Bez względu na wszelkie negatywne aspekty nie można zapominać jednak, że współczesny fandom to odrębna subkultura, gdzie jako integralny element wskazuje się język, system skojarzeń, aluzji oraz memów określany mianem internetowej nowomowy. Fanowska komunikacja oparta jest na założeniach przyjętych z samego serialu, podczas gdy niektóre z nich to nic innego jak fanowska nadbudowa. Wywodzą się bowiem z interakcji pomiędzy członkami społeczności, przy jednoczesnym uwzględnieniu spontanicznych inicjatyw oraz wymyślonych żartów, wpisujących się na stałe w język fandomu.
Ewolucja
W tym wypadku należy odnieść się do dwóch najpopularniejszych akcji przeprowadzonych przez sherlockowy fandom: „I Believe in Sherlock Holmes. Moriarty was Real” oraz „SherlockLives”. Ruch „Believe in Sherlock” został zapoczątkowany po oficjalnym wpisie na fejkowym blogu Johna Watsona po wydarzeniach z odcinka Reichenbach Fall – „He was my best friend and I will always believe in Him”. Głównym założeniem tego przedsięwzięcia było przywrócenie przez fanów dobrego imienia detektywa i udowodnienie, że James Moriarty nie tylko istniał, ale stał za wszystkimi wydarzeniami z ostatniego odcinka drugiego sezonu. Niektórzy twierdzą jednak, że to wyłącznie zgrabny ruch marketingowy, dzięki któremu fani serialu na całym świecie w bezkarny wręcz sposób mogli okazywać swoje uwielbienie dla Sherlocka. Jeżeli chodzi o „SherlockLives”, to podobnie jak w przypadku obchodów 50-lecia Doktora Who, dzięki tej akcji fani mogli okazać swoje wsparcie dla serialu. A ponieważ hashtagi są cool, we wszystkich sherlockowych postach w mediach społecznościowych musiało pojawić się to wyrażenie.

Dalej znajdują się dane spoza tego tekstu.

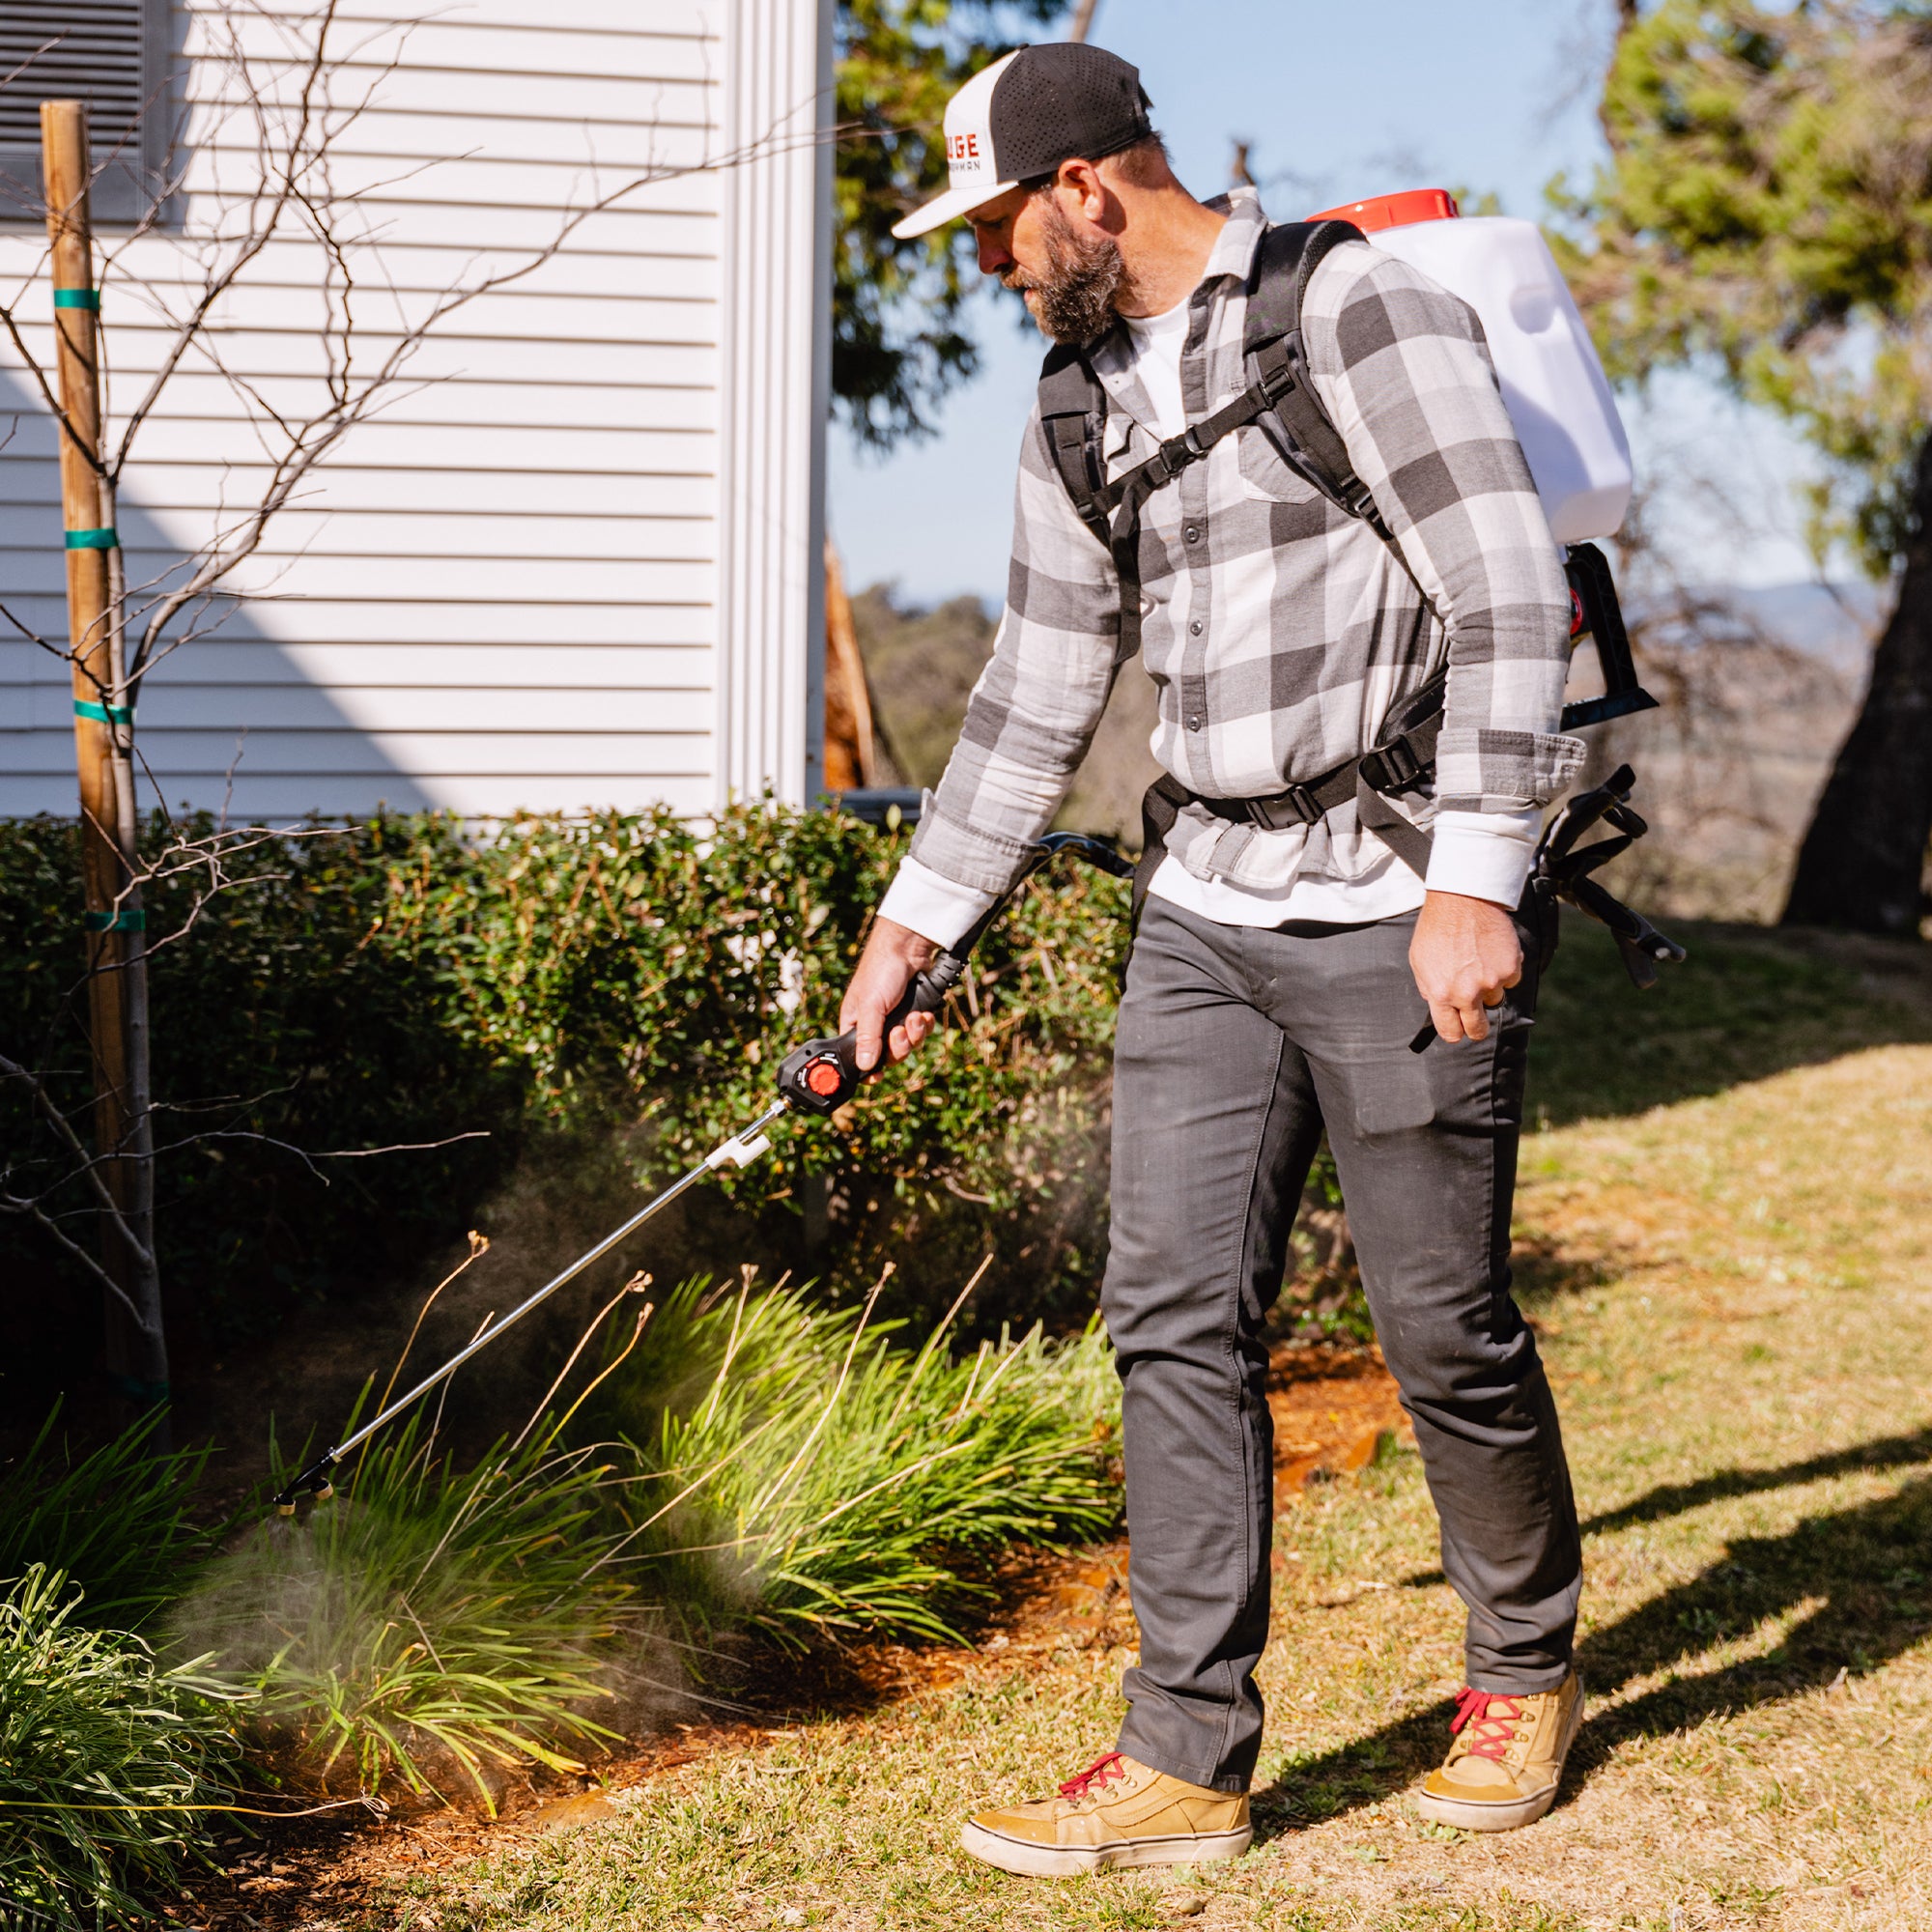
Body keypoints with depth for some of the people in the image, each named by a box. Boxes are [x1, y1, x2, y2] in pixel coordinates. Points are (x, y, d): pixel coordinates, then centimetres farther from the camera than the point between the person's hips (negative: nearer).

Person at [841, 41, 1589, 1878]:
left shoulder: (1356, 307, -9)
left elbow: (1507, 593, -15)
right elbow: (1033, 701, 20)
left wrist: (1475, 880, -21)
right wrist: (911, 924, 21)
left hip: (1408, 911, -6)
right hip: (1209, 917, 7)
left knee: (1446, 1329, 3)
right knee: (1176, 1316, 0)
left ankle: (1525, 1675, 28)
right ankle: (1185, 1759, 6)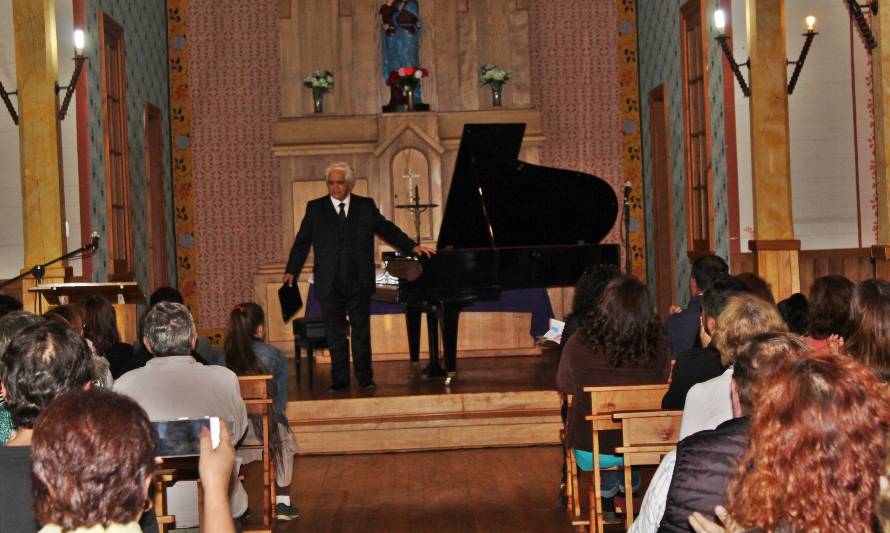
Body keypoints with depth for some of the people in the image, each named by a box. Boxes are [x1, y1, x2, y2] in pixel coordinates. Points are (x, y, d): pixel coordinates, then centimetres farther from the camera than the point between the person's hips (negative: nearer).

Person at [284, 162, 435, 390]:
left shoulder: (366, 206, 7)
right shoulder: (315, 208, 5)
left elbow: (387, 229, 13)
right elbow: (302, 242, 6)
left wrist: (412, 246, 4)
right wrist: (291, 271, 0)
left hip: (359, 283, 0)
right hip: (330, 284, 0)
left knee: (361, 332, 4)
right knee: (335, 333, 4)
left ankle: (365, 378, 13)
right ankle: (339, 379, 12)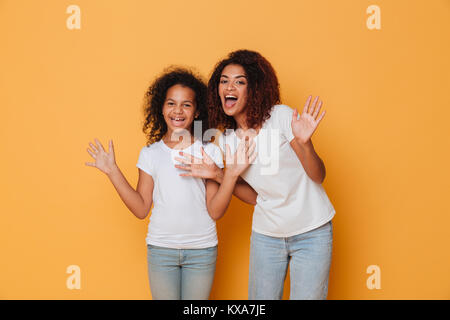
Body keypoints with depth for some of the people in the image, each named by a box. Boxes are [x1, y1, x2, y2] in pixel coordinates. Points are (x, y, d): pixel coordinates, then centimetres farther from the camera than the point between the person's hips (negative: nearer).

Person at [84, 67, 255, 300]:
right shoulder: (150, 153, 3)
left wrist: (231, 174, -16)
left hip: (202, 250, 0)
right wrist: (112, 171, -3)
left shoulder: (209, 152, 0)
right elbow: (141, 209, 1)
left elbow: (215, 211, -4)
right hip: (160, 248, 1)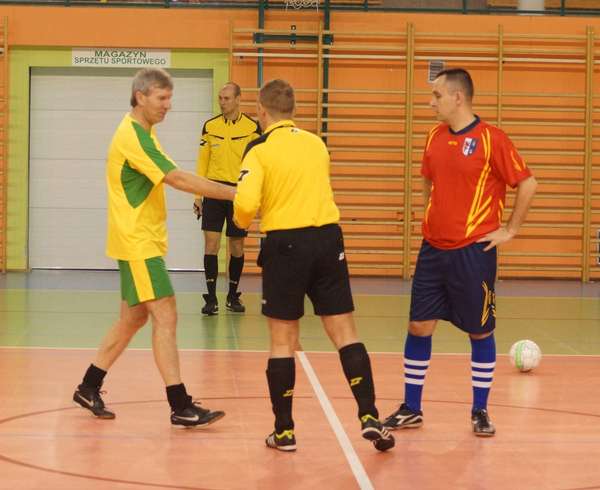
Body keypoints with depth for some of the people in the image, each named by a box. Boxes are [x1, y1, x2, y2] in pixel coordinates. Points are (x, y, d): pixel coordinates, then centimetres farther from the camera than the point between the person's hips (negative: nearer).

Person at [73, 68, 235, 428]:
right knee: (166, 317, -12)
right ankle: (181, 407, -13)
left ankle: (89, 389, 25)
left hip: (141, 241, 10)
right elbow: (178, 179, -27)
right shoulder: (134, 137, -19)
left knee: (133, 318, 15)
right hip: (139, 243, -10)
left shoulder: (139, 132, 13)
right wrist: (233, 193, -28)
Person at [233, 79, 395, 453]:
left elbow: (245, 204, -16)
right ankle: (369, 417, -4)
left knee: (283, 341, 7)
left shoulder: (260, 150, -5)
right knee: (345, 333, 5)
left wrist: (242, 221, 4)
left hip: (285, 243, -3)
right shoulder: (317, 144, 10)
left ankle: (284, 431, 11)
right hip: (328, 238, 3)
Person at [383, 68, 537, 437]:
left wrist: (509, 231, -8)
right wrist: (430, 218, 14)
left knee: (480, 331, 5)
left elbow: (527, 184, -9)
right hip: (433, 249, 6)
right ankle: (411, 409, 16)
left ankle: (481, 412, 17)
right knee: (419, 326, 5)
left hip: (473, 251, -6)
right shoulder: (435, 137, 7)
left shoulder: (491, 139, -12)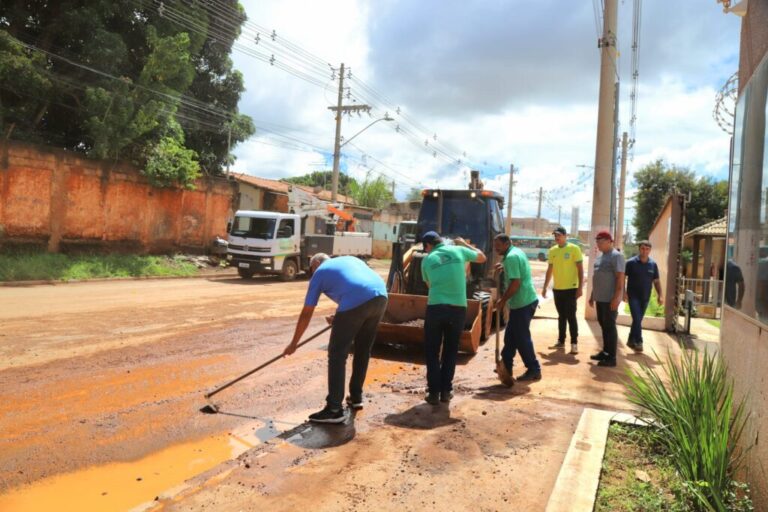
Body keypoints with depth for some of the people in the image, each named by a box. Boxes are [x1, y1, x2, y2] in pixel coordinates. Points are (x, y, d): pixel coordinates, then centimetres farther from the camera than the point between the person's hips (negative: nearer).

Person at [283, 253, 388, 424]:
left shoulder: (319, 272, 22)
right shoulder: (350, 259, 36)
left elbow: (306, 314, 23)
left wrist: (294, 343, 33)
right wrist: (339, 318, 44)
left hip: (356, 302, -6)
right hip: (380, 297, 6)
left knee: (337, 354, 5)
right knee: (363, 351, 22)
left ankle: (334, 410, 6)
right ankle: (356, 397, 34)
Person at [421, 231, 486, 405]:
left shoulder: (427, 260, 5)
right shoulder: (459, 251, 6)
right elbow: (482, 257, 24)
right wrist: (464, 244, 33)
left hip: (435, 308, -1)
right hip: (458, 308, 2)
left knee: (432, 351, 11)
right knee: (451, 351, 16)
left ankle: (434, 392, 10)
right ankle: (446, 390, 19)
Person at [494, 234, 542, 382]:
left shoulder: (511, 257, -19)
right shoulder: (517, 252, 13)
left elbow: (515, 283, -24)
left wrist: (502, 300, -15)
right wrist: (504, 267, 15)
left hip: (522, 303, -10)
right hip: (526, 300, 10)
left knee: (522, 337, -1)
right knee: (511, 335, 17)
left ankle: (534, 370, 9)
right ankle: (506, 365, 27)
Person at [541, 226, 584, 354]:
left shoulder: (574, 249, -8)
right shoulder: (552, 251, 7)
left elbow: (580, 269, -8)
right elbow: (550, 270, 14)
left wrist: (580, 287, -14)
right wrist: (545, 287, 12)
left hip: (571, 288, -5)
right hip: (557, 288, 5)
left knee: (571, 316, -5)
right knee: (561, 316, 12)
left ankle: (574, 343, 1)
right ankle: (561, 341, 20)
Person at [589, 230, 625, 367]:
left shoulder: (616, 256, -11)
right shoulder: (600, 256, 16)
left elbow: (620, 277, -17)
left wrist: (617, 297, -22)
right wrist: (592, 295, 21)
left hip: (610, 299, -9)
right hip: (600, 298, 9)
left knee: (609, 326, -4)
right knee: (603, 325, 14)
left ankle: (612, 357, 1)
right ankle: (605, 352, 24)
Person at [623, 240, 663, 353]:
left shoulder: (653, 264, 4)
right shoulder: (631, 262, -6)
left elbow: (656, 281, 8)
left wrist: (660, 295, 0)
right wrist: (624, 292, -13)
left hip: (645, 297, 4)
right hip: (633, 296, -4)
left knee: (638, 320, 11)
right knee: (637, 319, -11)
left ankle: (631, 340, 23)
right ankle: (638, 342, -4)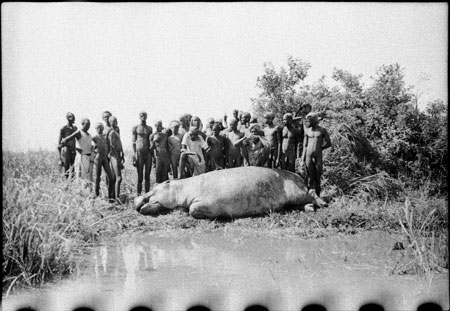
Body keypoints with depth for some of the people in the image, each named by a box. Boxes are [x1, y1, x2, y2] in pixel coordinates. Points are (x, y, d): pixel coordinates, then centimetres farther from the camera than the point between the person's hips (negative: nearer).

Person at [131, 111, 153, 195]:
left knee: (147, 175, 2)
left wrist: (153, 154, 11)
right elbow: (133, 142, 1)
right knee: (140, 175, -6)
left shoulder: (150, 128, 15)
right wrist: (134, 154, -9)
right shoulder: (135, 128, 5)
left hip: (148, 153, 3)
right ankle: (138, 194, -4)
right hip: (139, 152, -3)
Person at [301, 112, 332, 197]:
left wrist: (320, 149, 6)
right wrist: (303, 158, 4)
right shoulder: (307, 131, 7)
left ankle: (317, 196, 5)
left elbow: (329, 143, 5)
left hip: (318, 156, -2)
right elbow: (305, 145, 10)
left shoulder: (322, 130, -1)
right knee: (310, 177, -1)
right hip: (309, 156, 2)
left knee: (317, 177, 0)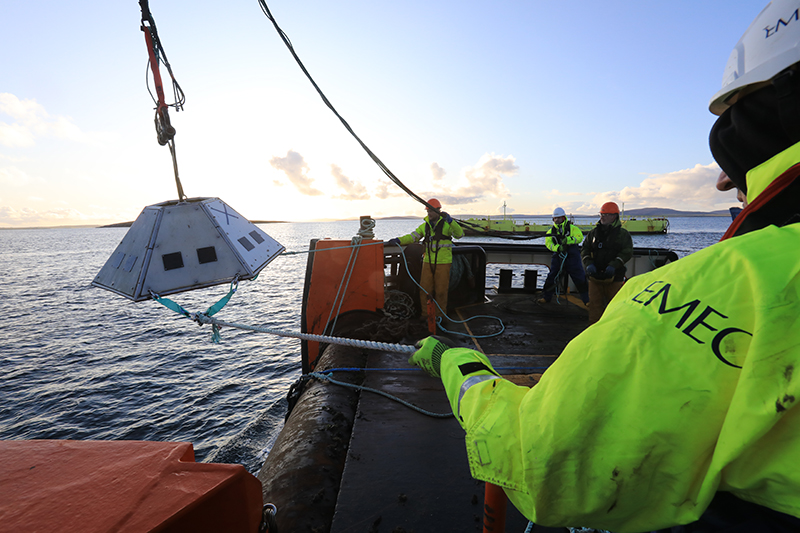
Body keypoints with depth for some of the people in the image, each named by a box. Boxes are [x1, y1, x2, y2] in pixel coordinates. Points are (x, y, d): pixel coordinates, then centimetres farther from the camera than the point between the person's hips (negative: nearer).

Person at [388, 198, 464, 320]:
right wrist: (399, 240, -8)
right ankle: (425, 314, 22)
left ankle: (439, 315, 21)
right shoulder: (425, 225, 10)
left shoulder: (446, 224, -4)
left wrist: (450, 221, -30)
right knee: (425, 289, 7)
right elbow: (412, 237, 7)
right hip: (428, 262, 4)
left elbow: (459, 234, -17)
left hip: (443, 263, -4)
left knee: (441, 290, 5)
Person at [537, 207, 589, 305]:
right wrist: (558, 247, -20)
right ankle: (546, 297, 16)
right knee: (551, 277, 3)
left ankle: (587, 299, 8)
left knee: (579, 277, -3)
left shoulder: (572, 227, 1)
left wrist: (568, 240, -25)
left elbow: (580, 237, -9)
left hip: (572, 255, -2)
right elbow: (548, 243, -2)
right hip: (558, 255, 3)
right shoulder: (551, 230, 8)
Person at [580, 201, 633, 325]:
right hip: (595, 275, 3)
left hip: (614, 277, -3)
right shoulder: (594, 232, 11)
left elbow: (627, 252, -7)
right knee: (594, 304, 4)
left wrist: (613, 266, -19)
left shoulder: (623, 234, 0)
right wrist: (589, 264, -5)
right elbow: (585, 249, 12)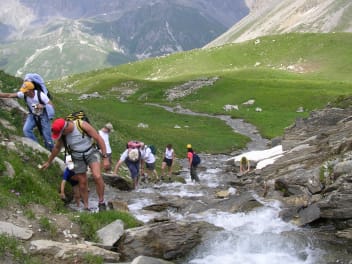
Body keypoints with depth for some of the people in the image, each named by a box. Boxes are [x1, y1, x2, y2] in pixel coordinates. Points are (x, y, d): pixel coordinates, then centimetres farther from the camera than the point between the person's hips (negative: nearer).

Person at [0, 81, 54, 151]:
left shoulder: (40, 95, -28)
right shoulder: (23, 94, -16)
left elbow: (51, 105, -22)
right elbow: (9, 95, -12)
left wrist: (42, 106, -39)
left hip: (43, 115, -4)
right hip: (32, 115, 4)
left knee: (46, 135, -2)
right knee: (26, 130, -18)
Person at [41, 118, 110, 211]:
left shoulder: (82, 125, -24)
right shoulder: (62, 134, -10)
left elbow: (99, 139, -19)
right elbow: (57, 148, 11)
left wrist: (105, 158, -20)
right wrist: (48, 162, 21)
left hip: (91, 152, -4)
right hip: (77, 157, 4)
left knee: (97, 176, -25)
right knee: (82, 182, 5)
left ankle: (101, 203, -10)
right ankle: (86, 207, 21)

Jeżeli chodzi o ewolucję serialowego fandomu, należy wskazać również na element, jakim jest nietrwałość relacji. Zastanawiające jest bowiem, iż część fanów nie jest zainteresowana wchodzeniem w bliższe relacje między sobą. Badania na temat fandomu pokazują, że tylko niektórym członkom społeczności udało się zawrzeć przyjaźnie, które ich zdaniem są znacznie trwalsze aniżeli ich uwielbienie dla serialu. Niektórzy badacze wychodzą z założenia, że we wspólnocie opierającej się na relacjach międzyludzkich utrzymywanie kontaktów nie okazuje się tak istotne, jak początkowo mogłoby się wydawać.
Jenkins, analizując współczesny fandom, zwraca uwagę, że kreuje on wspólnotę opartą na kontencie, który w wymiarze społecznym uznawany jest za bezwartościowy oraz nieistotny, a także konsumpcji oraz braku samodzielności. Bycie wyłącznie członkiem społeczności fanowskiej to w dzisiejszych czasach za mało. Rozczarowujący może być również fakt, iż fan nigdy nie będzie się znajdował w jej centrum, gdyż coś takiego jak centrum po prostu nie występuje. Współczesny fandom funkcjonuje w ramach różnych płaszczyzn, gdzie jednostkowa tożsamość oparta jest na przynależności do określonej grupy. Pozostaje tylko pytanie: w jakim kierunku fandom seriali wyewoluuje w dalszej kolejności?